Lealiifano has been an influential figure in his 15 games at the club and will make his final appearance in their European Champions Cup match against Wasps, before returning to the Brumbies.
In the moving 10-minute video, Lealiifano details how his career began following the death of his father when he was just 18.
"Just before the 2006 under-19 World Cup I lost my father to liver cancer and that was a really tough time trying to decide whether I was going to the tournament," Lealiifano said.
"I sat down with my brother and my mum and they were both pretty keen for me to head away, they said that's what dad would have wanted.
"So I went away and I'm thankful I went. It was special because of the hardship I was going through and then being able to win the competition was a massive reward.
"I felt like going to that tournament was career-defining for me because I got back and got a contract with the Brumbies. Sometimes I wonder if I'd never gone would I still be in Melbourne today trying to find work."
Injury setbacks delayed Lealiifano's Australian debut, but after four seasons with the Brumbies he was named in the Wallabies side to face the British and Irish Lions.
It was in Wallabies camp three years later when Lealiifano noticed the first signs of cancer.
"During the June series of 2016 I just felt a little bit off. I didn't know what was going on and I sort of tried to push through training but I was getting tired and was getting worse and worse," Lealiifano said.

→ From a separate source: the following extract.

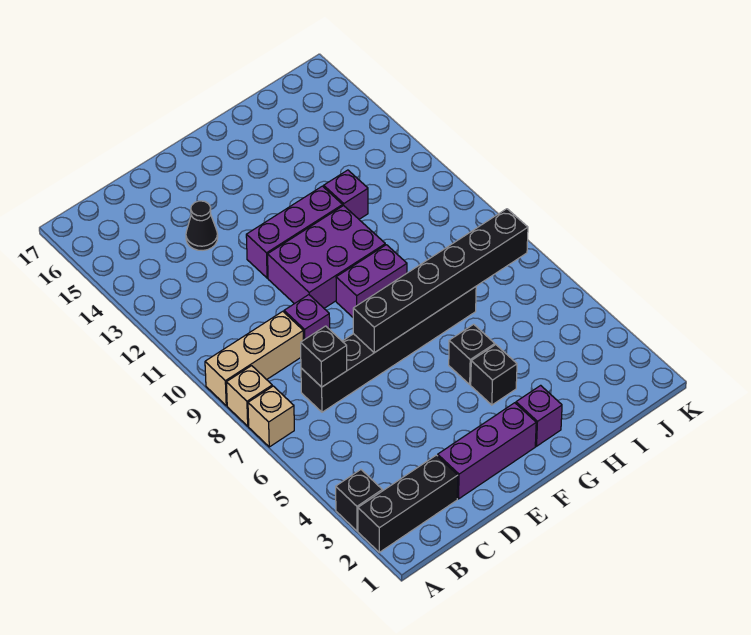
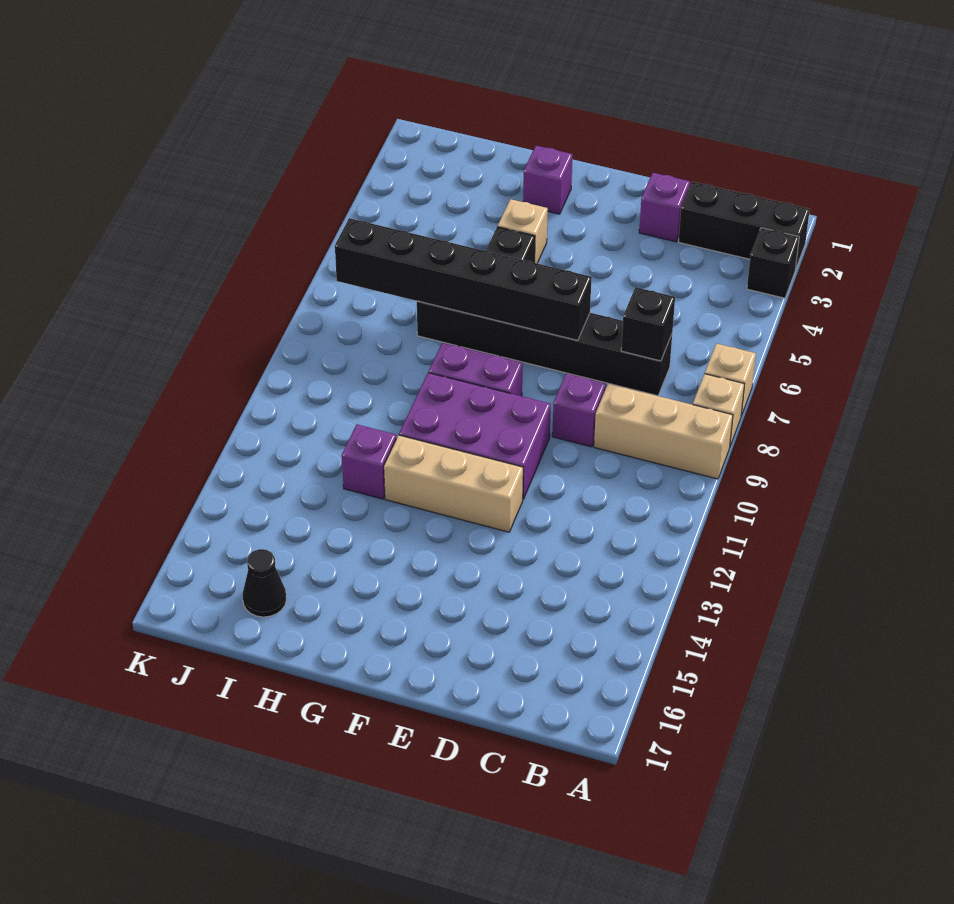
purple brick D2:F2 level 1 -> purple brick D2 level 1
black cone D14 level 1 -> black cone I16 level 1
purple brick E12:G12 level 1 -> tan brick E12:G12 level 1
black brick G4 level 1 -> tan brick G4 level 1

"I couldn't shake a cold or do anything really and I'd just had my son who was two month olds, people thought that was why I was so run down, late nights looking after him.
"I went for a blood test and after I walked into the doctor's office and he dropped the leukemia word - it was such a heavy word - and in my immediate thoughts I just switched off while he kept talking."
The 19-Test Wallaby began chemotherapy two days later and said as soon as he arrived in hospital his mindset switched to beating the disease to be with his son.
"Whether I was going to make it through it or not, I wanted to make sure I was positive and happy and that people felt that around me," Lealiifano said.
"To have my son there, and knowing that if he was sick and I was sick we couldn't have contact, because it would make me worse, that was a real drive for me.
"I needed to be a father to Jeremiah, there was no way he was going to grow up without a dad and that motivated me so much."
The Brumbies' season begins against the Sunwolves in Tokyo on February 24.